Thursday, December 24, 2015

My Occupation of Wall Street

Occupy Wall Street kind of excites me but attending means a trek into the city. The distance would seem shorter if my like minded friend rode the train south with me. I was correct in assuming that he'd exercise unrest from his couch, but on Saturday, I finally set my sights on the occupation.

My first action was to get lost in lower Manhattan. I found a member of the 99% and asked for directions to the revolution. "Huh," was all the hotdog man could muster until he realized I was talking about "the big crowd over there."

Making my way past the tourists, I anticipated something big. I reached Zuccotti and was first struck by - I'm sad to say - body odor. I walked further and more of the same, but as I continued, that was it. Intermittent traces of body odor contained among a thousand people. Sorry detractors, you could say the same about the Subway and there's no talk of hosing down that undeniable vehicle of civilization, democracy and capitalism.

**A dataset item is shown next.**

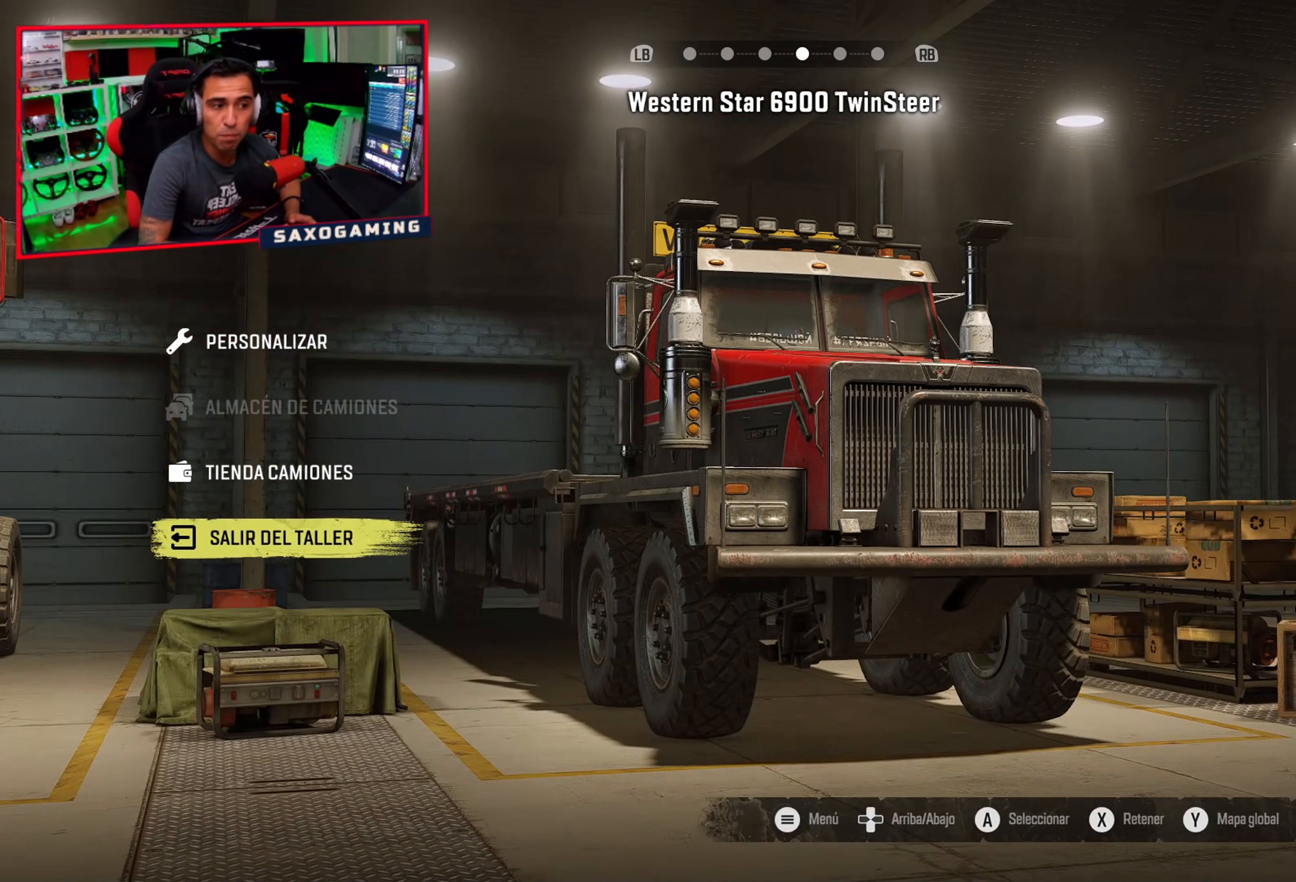
{"buttons": [], "left_stick": "center", "right_stick": "center", "events": []}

Overcoming the olfactory aspect of my initiation, I likened my next impression to going to a football game. On TV, football looks like this grand game far removed from mere mortals. But when seen live, you realize, it's just 22 men playing a game.

In other words, both come off less dramatic than when focused by the camera. Of course, that doesn't leave either devoid of the drama due it.

That said, seeing there were actually people living onsite was inspiring. I found two mic-checked speeches interesting and counted myself among a mass of people who probably hoped being there could make a difference. Signing numerous petitions also helped me justify my appearance.

A Laptop booth put a modern spin on revolution and kept a running count of online signatures. Importantly, a comment box enabled me to provide the cohesive message that I came prepared with in case the media - absent an ice pick - tried to portray me as a Trotskyite.

I didn't smell so there was little chance of that. But I had already devised one for the family derision I'll get from a group that last collectively nourished a novel when The Catcher in Rye came up on their high school syllabus - save one or two. Needless to say, I am surrounded by conservatives.

Nonetheless, my cohesion is this. The founders based our society on a balance and separation of power. Currently, our economic and political system is so dominated by money wielded by the rich that our republic is in danger of becoming something that exists only on paper.

In accordance, I looked for common ground from at least the "save one" from above. That would be my conservative brother. He believes many things that would upset liberals, but if you take him on, be ready because he'll put you in your place. He has a PhD in Math and devours books like they are Doritos at the mercy of a bong circle.

What he says about the 1% is that despite their shortcomings they are the ones who make the continental shifts that move the country. All those buildings above and transportation systems below didn't get there by following Jerry Garcia around in a fog or kicking the stuffing out of a Hacky Sack.

I agree and an efficient middle ground might have the 1% possessing half the political power instead of all of it. Luckily, attending OWS allowed me to place our disproportionate society in terms of a daily occurrence that all could understand. When I'm flipping radio stations and have a choice between Katie Perry and The Who, I choose Katie Perry.


The Beatles first indoctrinated me in the 70's. I had my 15-20 albums and couldn't get enough of the old Album Orientated Rock format. Due to my economics and the corporate control of Rock, that amounts to a pretty small sampling.

So by the mid 80's, classic rock became a repetitive droning that only the likes of the latest Katie Perry could cure. So who cares? Sitting down to the Hari Krishna song circle at OWS provides the answer.

It was rhythmic, soulful and uplifting. Who knew? The point is the corporate controlled art form that Jack Black held so dear limited us to 200 songs to maximize profit. In turn, the shortened play lists that incurs less risk has made Lady Gaga seem more talented than Neil Pert. Me being swayed by Hari Krishna music shows I've been thrown out of balance and so has our country.